Given that he was the focus of every team's defense, Gomes has only been required to be a functional passer, and that shows in his turnovers. This season, he averaged less than one assist per turnover. It should be noted, however, that no one else on the Providence team averaged over 11 points a game. Would you pass the ball?

Simply put, in the college game, Gomes has played, and played well, against the best competition possible. He dropped 26 points and 12 boards on eventual national champion Connecticut, prompting perhaps the year's best coach going ballistic tirade, courtesy of UCONN coach Jim Calhoun who has been repeatedly criticized for not recruiting Gomes out of Wilby High in Waterbury. Toss in Pittsburgh, Syracuse and the rest of the Big East, add a dash of non-conference foes Alabama (17 & 7) and Illinois (24 & 12), eventual Sweet 16 participants both, and you have among the toughest competition night in and night out in the college game. That Gomes finished a First Team AP All-American tells you how he stacked up against this opposing talent.
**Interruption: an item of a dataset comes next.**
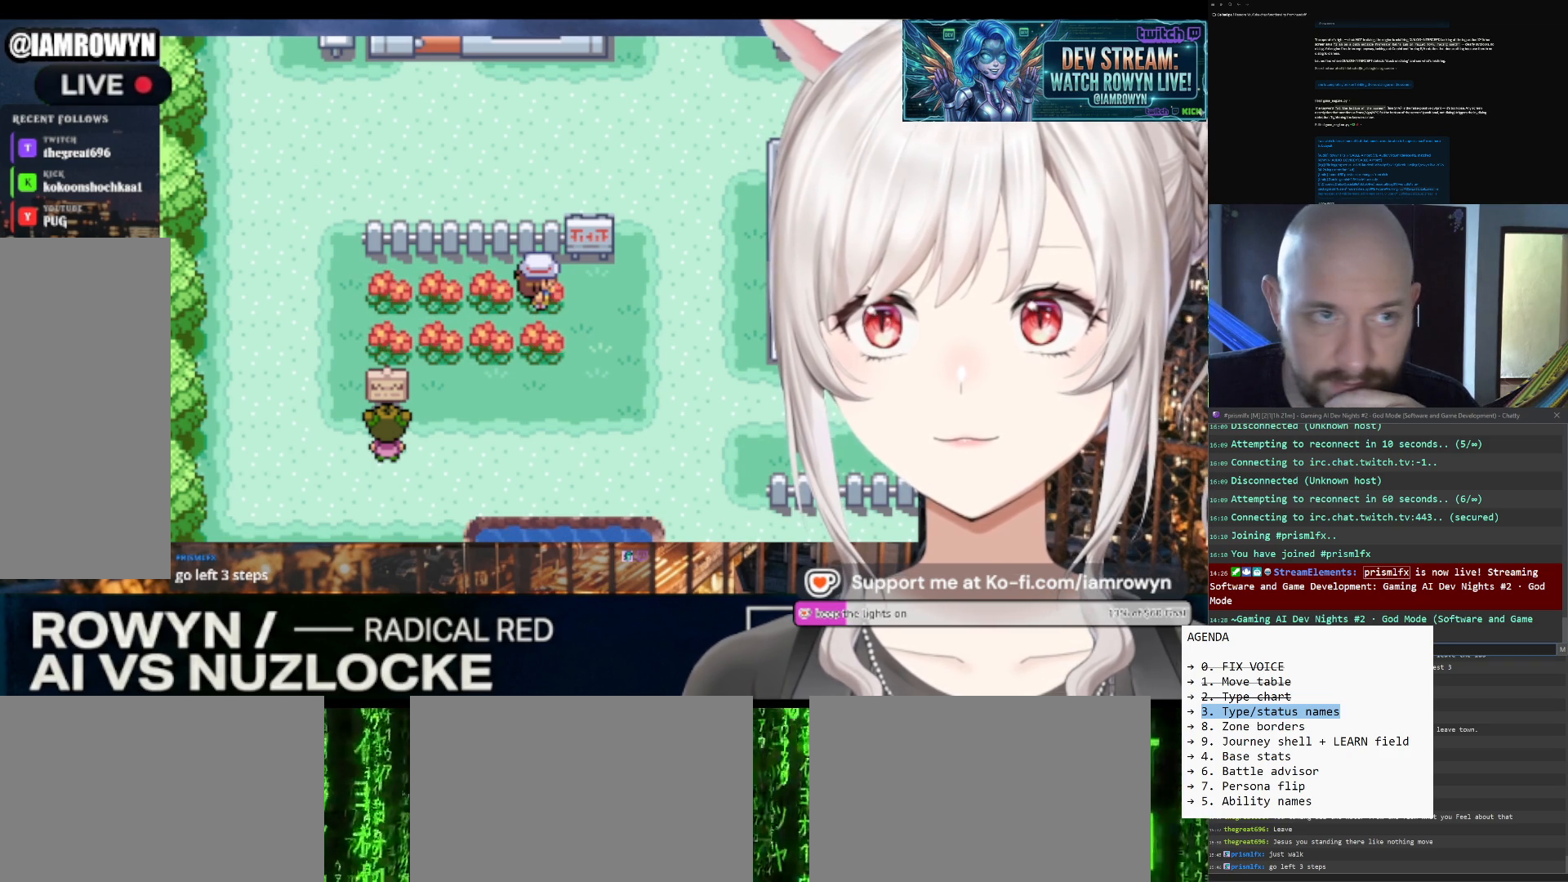
{"buttons": ["DPAD_RIGHT"], "events": []}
Even though Gomes' production tailed last three weeks of the season and in the NCAA tournament, he more than showed he was capable of dominating his opponents. As a junior, Gomes hasn't appeared yet at any draft camps. He could try the Chicago camp in June, but as a top NCAA player is more likely to test his worth on name recognition alone.
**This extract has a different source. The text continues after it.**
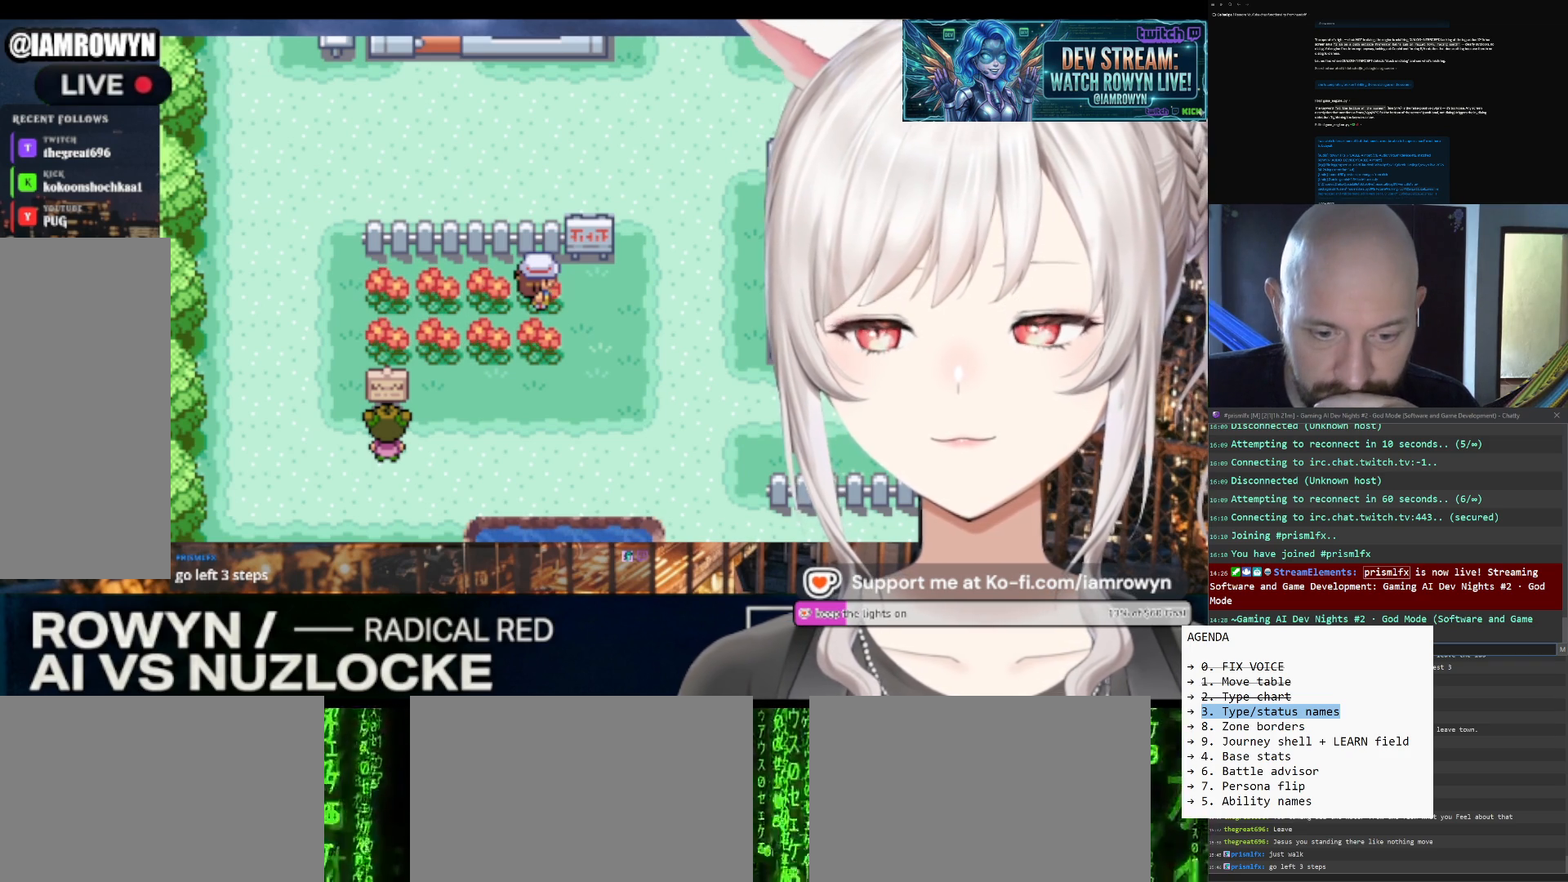
{"buttons": ["DPAD_RIGHT"], "events": []}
The senior-to-be Gomes has another year of college eligibility if he so chooses. To date he has remained coy as to his plans, saying only that he'd wait and see. Like many other college underclassmen, he will likely not hire and agent, so as to keep his options open. This year's NBA draft is relatively slim on small forwards, with only high-schoolers Josh Smith and JR Smith and Duke freshman Luol Deng generally listed as domestic prospects with higher upside.

But players like Gomes are tough to judge. Gomes does not possess eye-catching athleticism or the big rubber stamp of potential. But his game is far more developed than that of the young guns. He could probably help a playoff team from the bench far more than he could provide a Carmelo-like spark to an also-ran.
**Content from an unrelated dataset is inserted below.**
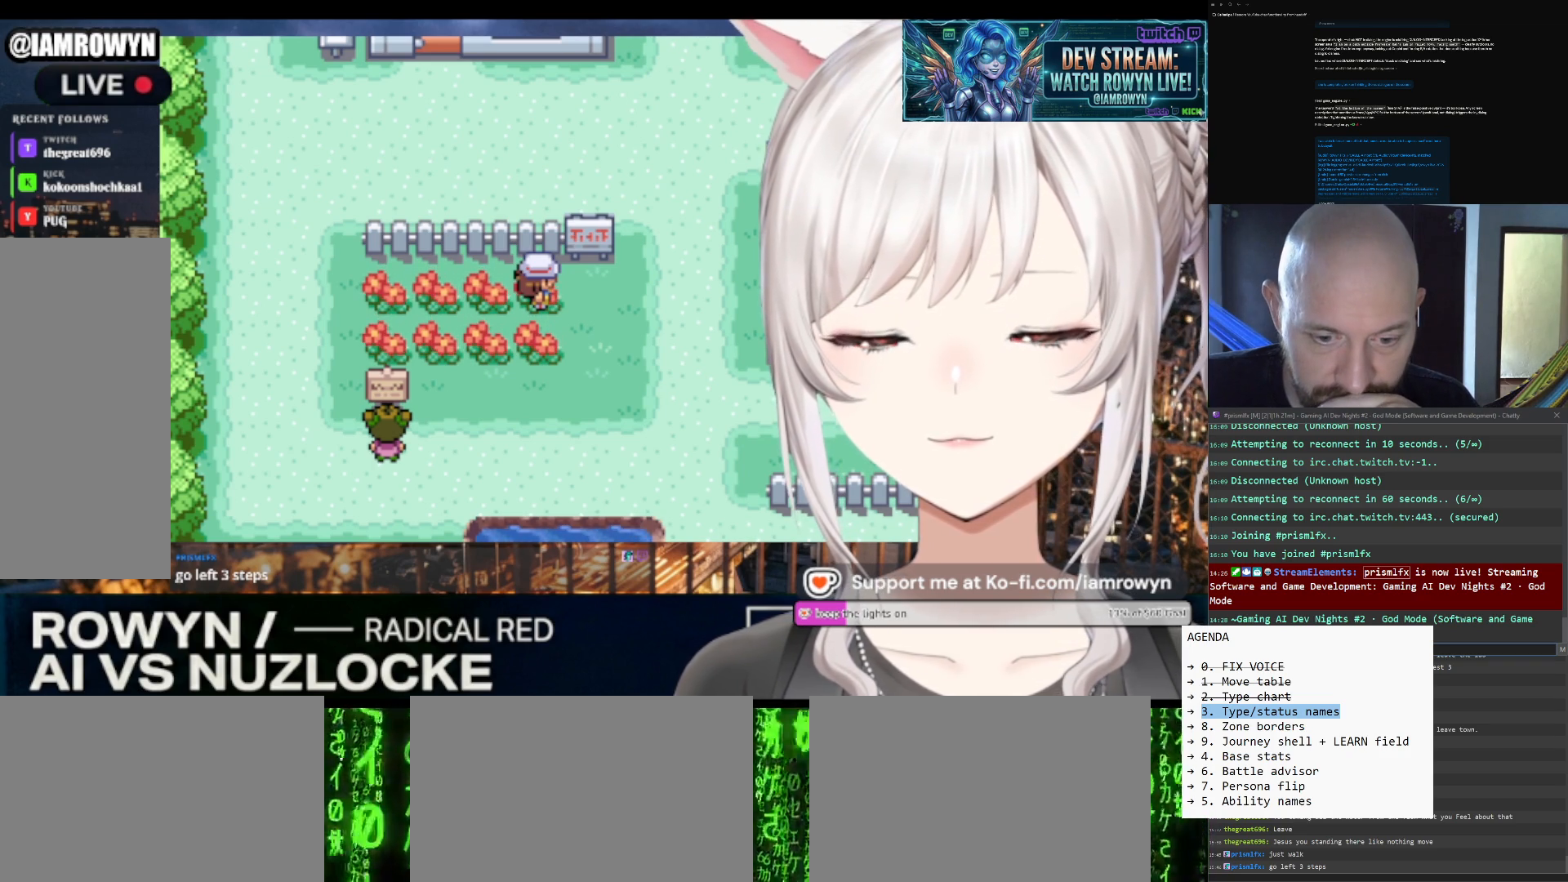
{"buttons": ["DPAD_RIGHT"], "events": []}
For that reason, Gomes is a likely late first round pick at this point. Good performances at private workouts plus some buzz could of course change that, but with so many unknown draft entries (both high school and foreign prospects), Gomes would be wise to wait and see what the waters look like before he tests them.

Gomes is a great college player. As a senior, he could scarcely gain more accolades than he did as a junior, short of winning the Wooden and Naismith awards. However, his Providence Friars team was upset by Pacific in the first round of the NCAA tournament, leaving a sour taste in Gomes' mouth. He'll have to decide if the lure of the NBA is greater than that of one more year as the BMOC in Providence.

As a pro prospect, Gomes has an excellent future. But it's hard to know if another year of college would improve his chances (a la Josh Childress) or do nothing for them (a la Brian Cook, Josh Howard). The best guess here is that with an influx of hyper-athletic high school kids and obscure 7-foot beanpoles from former soviet states, Gomes will find a logjam in this year's draft. Next year's high school class, however, is nearly devoid of the sort of top-flight talent the 2004 class has in droves. Another year of making Jim Calhoun look like a recruiting amateur would probably guarantee Gomes a first-round pick, even late in the round, while a jump this year might mean slipping into the second.

Gomes finished his junior season as a First Team AP All-American, a First Team Wooden All-American, a First Team Sporting News All-American and a Big East First Teamer. Ryan's nickname is G.